The astronauts were not making whimsical comments. These are statements from human beings whose experience has given them a different perspective. The astronauts see simplicity because they have been forced to look at the world in a different way. We are self-evidently one species, inhabiting one planet, and it follows that we have one chance not to mess it all up. We can’t all be astronauts, but we can all be scientists, and I think science provides a similar perspective to altitude. It lifts us up, mentally rather than physically, and allows us to survey the landscape below. We look for regularities and, once glimpsed, we try to understand their origin. On his return from space, Scott Carpenter, officer in the United States Navy and Korean War veteran, felt that our highest loyalty should not be to our own country, but to the family of man and the planet at large. Space travel is about a shift in perspective, and so is science. The more we understand about Nature, the more beautiful it appears and the more we understand what a privilege it is to be able to spend our short time exploring it. Be a child. Pay attention to small things. Don’t be led by prejudice. Take nobody’s word for anything. Observe and think. Ask simple questions. Seek simple answers. That’s what we’ll do in this book, and hopefully, by the end, you’ll agree with Scott Carpenter.

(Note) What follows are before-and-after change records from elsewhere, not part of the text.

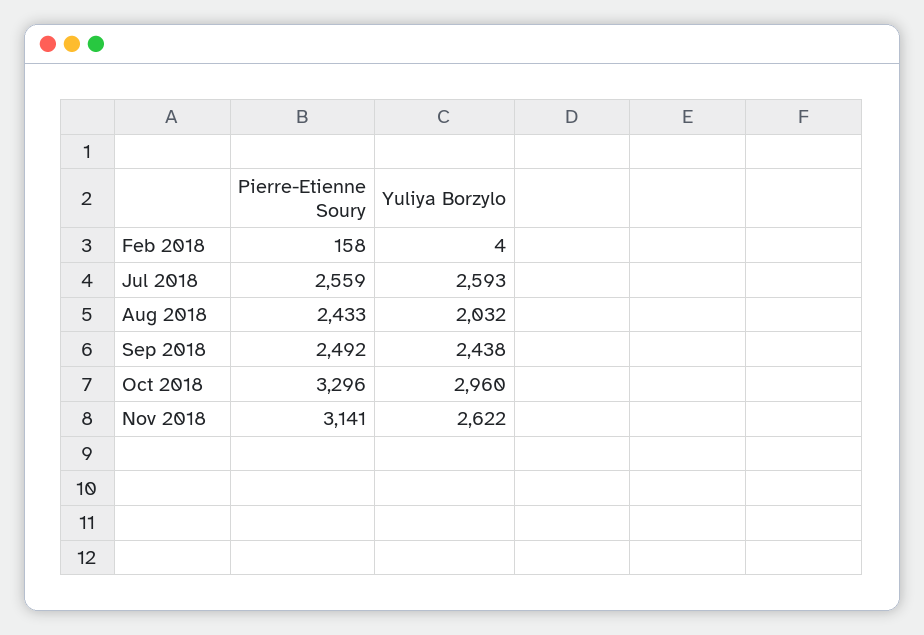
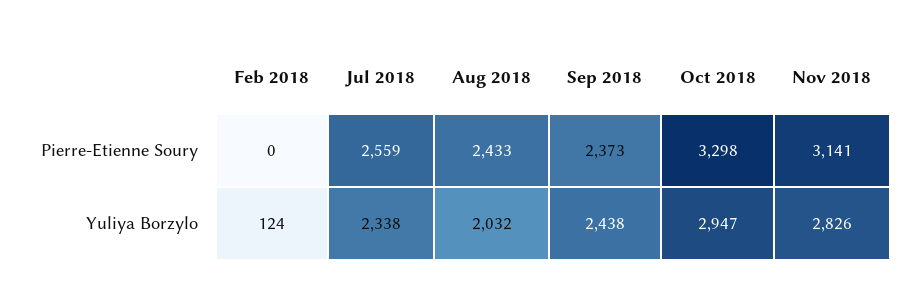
  {
    "Pierre-Etienne Soury": {
-     "Feb 2018": 158,
+     "Feb 2018": 0,
      "Jul 2018": 2559,
      "Aug 2018": 2433,
-     "Sep 2018": 2492,
+     "Sep 2018": 2373,
-     "Oct 2018": 3296,
+     "Oct 2018": 3298,
      "Nov 2018": 3141
    },
    "Yuliya Borzylo": {
-     "Feb 2018": 4,
+     "Feb 2018": 124,
-     "Jul 2018": 2593,
+     "Jul 2018": 2338,
      "Aug 2018": 2032,
      "Sep 2018": 2438,
-     "Oct 2018": 2960,
+     "Oct 2018": 2947,
-     "Nov 2018": 2622
+     "Nov 2018": 2826
    }
  }

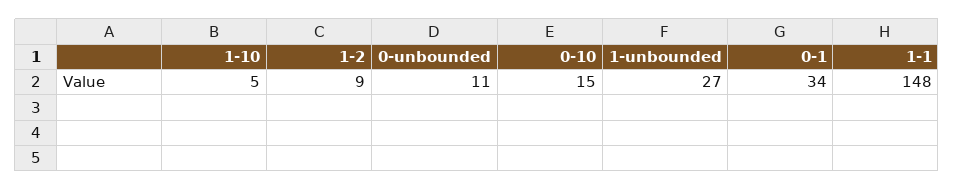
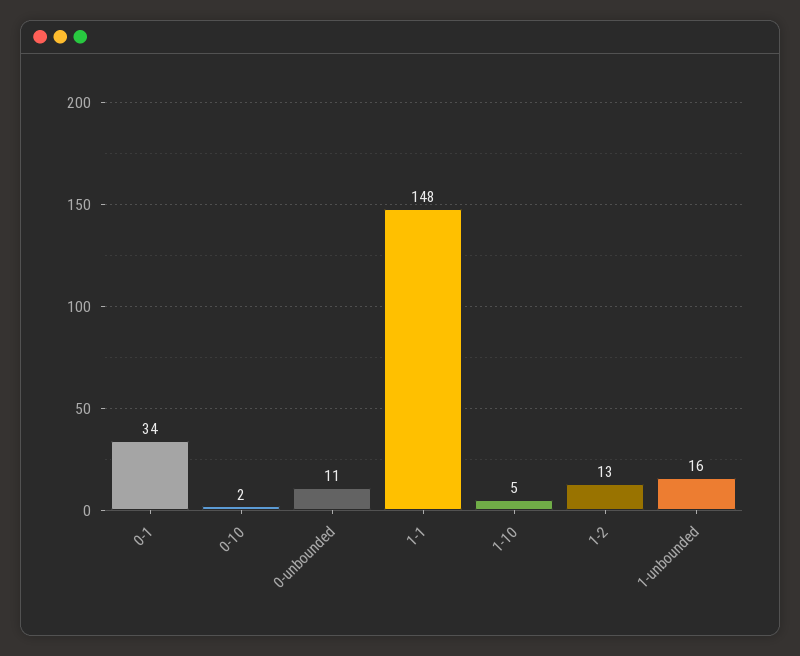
  {
    "1-10": 5,
-   "1-2": 9,
+   "1-2": 13,
    "0-unbounded": 11,
-   "0-10": 15,
+   "0-10": 2,
-   "1-unbounded": 27,
+   "1-unbounded": 16,
    "0-1": 34,
    "1-1": 148
  }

‘THIS PLANET IS NOT TERRA FIRMA. IT IS A DELICATE FLOWER AND IT MUST BE CARED FOR. IT’S LONELY. IT’S SMALL. IT’S ISOLATED, AND THERE IS NO RESUPPLY. AND WE ARE MISTREATING IT. CLEARLY, THE HIGHEST LOYALTY WE SHOULD HAVE IS NOT TO OUR OWN COUNTRY OR OUR OWN RELIGION OR OUR HOME TOWN OR EVEN TO OURSELVES. IT SHOULD BE TO, NUMBER TWO, THE FAMILY OF MAN, AND NUMBER ONE, THE PLANET AT LARGE. THIS IS OUR HOME, AND THIS IS ALL WE’VE GOT.’